**The task:** Copy every line of the listing below, keeping each one precisely as it appears.

(Transcribed page contents)
--------------------------------
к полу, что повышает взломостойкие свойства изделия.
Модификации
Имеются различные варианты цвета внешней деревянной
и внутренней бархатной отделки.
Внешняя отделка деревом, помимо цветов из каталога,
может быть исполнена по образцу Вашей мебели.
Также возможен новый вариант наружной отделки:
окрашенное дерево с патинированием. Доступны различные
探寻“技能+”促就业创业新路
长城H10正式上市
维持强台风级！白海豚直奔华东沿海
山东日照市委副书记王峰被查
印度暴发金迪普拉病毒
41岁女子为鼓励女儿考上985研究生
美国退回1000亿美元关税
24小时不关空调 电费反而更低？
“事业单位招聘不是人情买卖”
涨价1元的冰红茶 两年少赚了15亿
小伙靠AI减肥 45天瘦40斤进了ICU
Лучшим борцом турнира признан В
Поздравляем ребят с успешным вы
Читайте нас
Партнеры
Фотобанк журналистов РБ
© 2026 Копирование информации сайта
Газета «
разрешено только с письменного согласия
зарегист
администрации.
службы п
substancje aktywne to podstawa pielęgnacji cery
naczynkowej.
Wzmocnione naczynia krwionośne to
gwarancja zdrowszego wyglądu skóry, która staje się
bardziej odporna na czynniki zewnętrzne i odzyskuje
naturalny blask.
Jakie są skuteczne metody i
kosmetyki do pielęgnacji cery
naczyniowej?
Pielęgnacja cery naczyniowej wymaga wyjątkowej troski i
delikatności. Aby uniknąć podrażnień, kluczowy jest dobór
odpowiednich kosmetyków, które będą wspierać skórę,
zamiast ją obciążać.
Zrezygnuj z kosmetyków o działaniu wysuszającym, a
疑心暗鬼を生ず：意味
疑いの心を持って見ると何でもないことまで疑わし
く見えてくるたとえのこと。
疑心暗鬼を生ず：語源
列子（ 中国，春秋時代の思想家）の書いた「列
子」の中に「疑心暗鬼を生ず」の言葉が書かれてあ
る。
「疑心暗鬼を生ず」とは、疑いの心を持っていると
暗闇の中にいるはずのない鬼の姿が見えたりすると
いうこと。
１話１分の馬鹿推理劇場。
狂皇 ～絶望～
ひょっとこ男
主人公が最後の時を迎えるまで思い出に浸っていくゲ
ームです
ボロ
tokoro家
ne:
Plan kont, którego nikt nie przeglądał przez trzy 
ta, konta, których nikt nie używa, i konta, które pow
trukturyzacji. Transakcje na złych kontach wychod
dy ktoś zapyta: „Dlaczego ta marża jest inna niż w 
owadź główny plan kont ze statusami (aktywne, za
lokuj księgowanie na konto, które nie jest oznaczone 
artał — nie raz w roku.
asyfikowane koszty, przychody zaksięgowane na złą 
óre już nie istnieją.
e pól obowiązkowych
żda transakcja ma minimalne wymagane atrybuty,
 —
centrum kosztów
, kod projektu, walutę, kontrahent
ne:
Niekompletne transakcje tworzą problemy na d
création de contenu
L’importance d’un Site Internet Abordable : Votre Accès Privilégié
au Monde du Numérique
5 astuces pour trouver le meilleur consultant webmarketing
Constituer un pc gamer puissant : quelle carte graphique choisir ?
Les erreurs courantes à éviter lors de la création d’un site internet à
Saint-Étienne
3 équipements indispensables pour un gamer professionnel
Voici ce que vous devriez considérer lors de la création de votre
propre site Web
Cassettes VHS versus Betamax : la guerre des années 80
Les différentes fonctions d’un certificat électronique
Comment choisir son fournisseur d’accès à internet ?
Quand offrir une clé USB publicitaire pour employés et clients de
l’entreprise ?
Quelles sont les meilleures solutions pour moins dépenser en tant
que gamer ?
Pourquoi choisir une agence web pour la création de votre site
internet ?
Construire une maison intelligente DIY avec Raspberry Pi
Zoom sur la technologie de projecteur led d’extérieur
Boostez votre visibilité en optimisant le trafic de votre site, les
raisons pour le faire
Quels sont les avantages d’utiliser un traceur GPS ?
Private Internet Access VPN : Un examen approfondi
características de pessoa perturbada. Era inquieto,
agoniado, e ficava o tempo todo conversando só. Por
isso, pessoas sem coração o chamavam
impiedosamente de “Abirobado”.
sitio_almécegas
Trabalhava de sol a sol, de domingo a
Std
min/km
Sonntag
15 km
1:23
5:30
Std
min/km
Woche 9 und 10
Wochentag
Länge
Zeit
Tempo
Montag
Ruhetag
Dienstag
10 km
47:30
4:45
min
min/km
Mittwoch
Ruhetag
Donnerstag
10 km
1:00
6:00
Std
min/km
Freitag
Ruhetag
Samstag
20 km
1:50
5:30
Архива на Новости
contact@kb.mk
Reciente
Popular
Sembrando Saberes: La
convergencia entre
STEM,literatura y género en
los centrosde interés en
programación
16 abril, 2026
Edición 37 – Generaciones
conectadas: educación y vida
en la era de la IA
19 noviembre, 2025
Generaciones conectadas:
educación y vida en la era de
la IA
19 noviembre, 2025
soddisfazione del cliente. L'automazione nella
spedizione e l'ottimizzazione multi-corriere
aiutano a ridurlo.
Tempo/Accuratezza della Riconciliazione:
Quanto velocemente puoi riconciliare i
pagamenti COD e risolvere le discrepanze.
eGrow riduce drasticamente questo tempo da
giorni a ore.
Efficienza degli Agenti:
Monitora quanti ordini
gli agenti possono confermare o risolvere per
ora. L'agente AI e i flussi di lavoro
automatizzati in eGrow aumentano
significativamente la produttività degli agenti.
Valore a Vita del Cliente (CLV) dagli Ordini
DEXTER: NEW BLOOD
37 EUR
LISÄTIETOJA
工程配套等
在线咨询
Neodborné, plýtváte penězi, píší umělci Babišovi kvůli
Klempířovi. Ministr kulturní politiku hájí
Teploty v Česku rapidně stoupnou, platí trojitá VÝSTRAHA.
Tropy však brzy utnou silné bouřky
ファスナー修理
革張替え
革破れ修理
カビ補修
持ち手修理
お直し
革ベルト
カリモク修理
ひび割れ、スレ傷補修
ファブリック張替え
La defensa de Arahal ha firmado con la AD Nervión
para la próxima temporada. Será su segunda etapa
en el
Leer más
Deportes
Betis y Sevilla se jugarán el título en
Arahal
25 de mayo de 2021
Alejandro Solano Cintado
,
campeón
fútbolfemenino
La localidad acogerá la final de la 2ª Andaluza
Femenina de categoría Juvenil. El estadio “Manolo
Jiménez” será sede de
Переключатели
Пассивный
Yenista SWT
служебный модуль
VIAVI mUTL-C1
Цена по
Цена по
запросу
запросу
--------------------------------
**Solved problem:**
к полу, что повышает взломостойкие свойства изделия.
Модификации
Имеются различные варианты цвета внешней деревянной
и внутренней бархатной отделки.
Внешняя отделка деревом, помимо цветов из каталога,
может быть исполнена по образцу Вашей мебели.
Также возможен новый вариант наружной отделки:
окрашенное дерево с патинированием. Доступны различные
探寻“技能+”促就业创业新路
长城H10正式上市
维持强台风级！白海豚直奔华东沿海
山东日照市委副书记王峰被查
印度暴发金迪普拉病毒
41岁女子为鼓励女儿考上985研究生
美国退回1000亿美元关税
24小时不关空调 电费反而更低？
“事业单位招聘不是人情买卖”
涨价1元的冰红茶 两年少赚了15亿
小伙靠AI减肥 45天瘦40斤进了ICU
Лучшим борцом турнира признан В
Поздравляем ребят с успешным вы
Читайте нас
Партнеры
Фотобанк журналистов РБ
© 2026 Копирование информации сайта
Газета «
разрешено только с письменного согласия
зарегист
администрации.
службы п
substancje aktywne to podstawa pielęgnacji cery
naczynkowej.
Wzmocnione naczynia krwionośne to
gwarancja zdrowszego wyglądu skóry, która staje się
bardziej odporna na czynniki zewnętrzne i odzyskuje
naturalny blask.
Jakie są skuteczne metody i
kosmetyki do pielęgnacji cery
naczyniowej?
Pielęgnacja cery naczyniowej wymaga wyjątkowej troski i
delikatności. Aby uniknąć podrażnień, kluczowy jest dobór
odpowiednich kosmetyków, które będą wspierać skórę,
zamiast ją obciążać.
Zrezygnuj z kosmetyków o działaniu wysuszającym, a
疑心暗鬼を生ず：意味
疑いの心を持って見ると何でもないことまで疑わし
く見えてくるたとえのこと。
疑心暗鬼を生ず：語源
列子（ 中国，春秋時代の思想家）の書いた「列
子」の中に「疑心暗鬼を生ず」の言葉が書かれてあ
る。
「疑心暗鬼を生ず」とは、疑いの心を持っていると
暗闇の中にいるはずのない鬼の姿が見えたりすると
いうこと。
１話１分の馬鹿推理劇場。
狂皇 ～絶望～
ひょっとこ男
主人公が最後の時を迎えるまで思い出に浸っていくゲ
ームです
ボロ
tokoro家
ne:
Plan kont, którego nikt nie przeglądał przez trzy 
ta, konta, których nikt nie używa, i konta, które pow
trukturyzacji. Transakcje na złych kontach wychod
dy ktoś zapyta: „Dlaczego ta marża jest inna niż w 
owadź główny plan kont ze statusami (aktywne, za
lokuj księgowanie na konto, które nie jest oznaczone 
artał — nie raz w roku.
asyfikowane koszty, przychody zaksięgowane na złą 
óre już nie istnieją.
e pól obowiązkowych
żda transakcja ma minimalne wymagane atrybuty,
 —
centrum kosztów
, kod projektu, walutę, kontrahent
ne:
Niekompletne transakcje tworzą problemy na d
création de contenu
L’importance d’un Site Internet Abordable : Votre Accès Privilégié
au Monde du Numérique
5 astuces pour trouver le meilleur consultant webmarketing
Constituer un pc gamer puissant : quelle carte graphique choisir ?
Les erreurs courantes à éviter lors de la création d’un site internet à
Saint-Étienne
3 équipements indispensables pour un gamer professionnel
Voici ce que vous devriez considérer lors de la création de votre
propre site Web
Cassettes VHS versus Betamax : la guerre des années 80
Les différentes fonctions d’un certificat électronique
Comment choisir son fournisseur d’accès à internet ?
Quand offrir une clé USB publicitaire pour employés et clients de
l’entreprise ?
Quelles sont les meilleures solutions pour moins dépenser en tant
que gamer ?
Pourquoi choisir une agence web pour la création de votre site
internet ?
Construire une maison intelligente DIY avec Raspberry Pi
Zoom sur la technologie de projecteur led d’extérieur
Boostez votre visibilité en optimisant le trafic de votre site, les
raisons pour le faire
Quels sont les avantages d’utiliser un traceur GPS ?
Private Internet Access VPN : Un examen approfondi
características de pessoa perturbada. Era inquieto,
agoniado, e ficava o tempo todo conversando só. Por
isso, pessoas sem coração o chamavam
impiedosamente de “Abirobado”.
sitio_almécegas
Trabalhava de sol a sol, de domingo a
Std
min/km
Sonntag
15 km
1:23
5:30
Std
min/km
Woche 9 und 10
Wochentag
Länge
Zeit
Tempo
Montag
Ruhetag
Dienstag
10 km
47:30
4:45
min
min/km
Mittwoch
Ruhetag
Donnerstag
10 km
1:00
6:00
Std
min/km
Freitag
Ruhetag
Samstag
20 km
1:50
5:30
Архива на Новости
contact@kb.mk
Reciente
Popular
Sembrando Saberes: La
convergencia entre
STEM,literatura y género en
los centrosde interés en
programación
16 abril, 2026
Edición 37 – Generaciones
conectadas: educación y vida
en la era de la IA
19 noviembre, 2025
Generaciones conectadas:
educación y vida en la era de
la IA
19 noviembre, 2025
soddisfazione del cliente. L'automazione nella
spedizione e l'ottimizzazione multi-corriere
aiutano a ridurlo.
Tempo/Accuratezza della Riconciliazione:
Quanto velocemente puoi riconciliare i
pagamenti COD e risolvere le discrepanze.
eGrow riduce drasticamente questo tempo da
giorni a ore.
Efficienza degli Agenti:
Monitora quanti ordini
gli agenti possono confermare o risolvere per
ora. L'agente AI e i flussi di lavoro
automatizzati in eGrow aumentano
significativamente la produttività degli agenti.
Valore a Vita del Cliente (CLV) dagli Ordini
DEXTER: NEW BLOOD
37 EUR
LISÄTIETOJA
工程配套等
在线咨询
Neodborné, plýtváte penězi, píší umělci Babišovi kvůli
Klempířovi. Ministr kulturní politiku hájí
Teploty v Česku rapidně stoupnou, platí trojitá VÝSTRAHA.
Tropy však brzy utnou silné bouřky
ファスナー修理
革張替え
革破れ修理
カビ補修
持ち手修理
お直し
革ベルト
カリモク修理
ひび割れ、スレ傷補修
ファブリック張替え
La defensa de Arahal ha firmado con la AD Nervión
para la próxima temporada. Será su segunda etapa
en el
Leer más
Deportes
Betis y Sevilla se jugarán el título en
Arahal
25 de mayo de 2021
Alejandro Solano Cintado
,
campeón
fútbolfemenino
La localidad acogerá la final de la 2ª Andaluza
Femenina de categoría Juvenil. El estadio “Manolo
Jiménez” será sede de
Переключатели
Пассивный
Yenista SWT
служебный модуль
VIAVI mUTL-C1
Цена по
Цена по
запросу
запросу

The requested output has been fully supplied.